Let's be clear, though. Private health care is first and foremost about making huge profits for private hospitals, insurance companies, doctors and others with a vested interest in private delivery of health services.
In Canada, the debate over health care is about to heat up again as Ottawa and the provinces get ready for the next major fight over funding.
That's because the current federal health accord, signed in 2004 by former prime minister Paul Martin, expires in 2014. That's four years from now, but many for-profit groups are already preparing their assault on medicare as we know it.
The 2004 accord gave the provinces $41 billion extra to help lower hospital wait times and improve overall health delivery. Last year, the federal government paid $129 billion in health transfers. The provinces would be hard-pressed to make up any cuts by Ottawa.
The coming talks are critical because, besides dealing with just money, they will offer an opportunity for Canada to reaffirm the basic tenets of medicare, especially equity, quality and sustainability.
Who will lead this fight?
Surely it won't be Harper, (LOL! - Ry eds) who isn't likely to give the provinces any extra money, but will allow them even greater power to introduce more and more private health care.

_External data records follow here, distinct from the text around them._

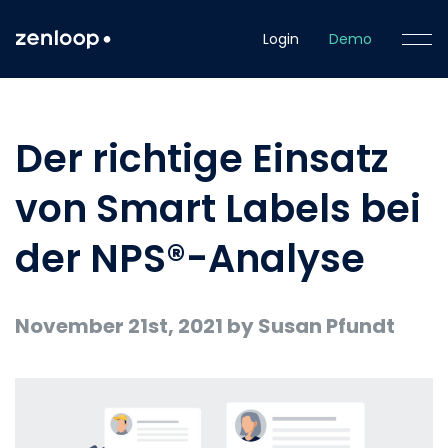
Login
Demo
Der richtige Einsatz
von Smart Labels bei
der NPS®-Analyse
November 21st, 2021
by Susan Pfundt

So it must fall to Ignatieff. Despite his reluctance so far, he still can become the champion of medicare. His first chance comes next weekend when, during their three-day policy conference in Montreal, the Liberals will hold a 75-minute session discussing the future of health care.
Ignatieff should use the occasion to defend medicare, counter the attacks by the private health-care advocates and outline a vision of how to fund the system in the future.
If he fails to do so, medicare could be at serious risk.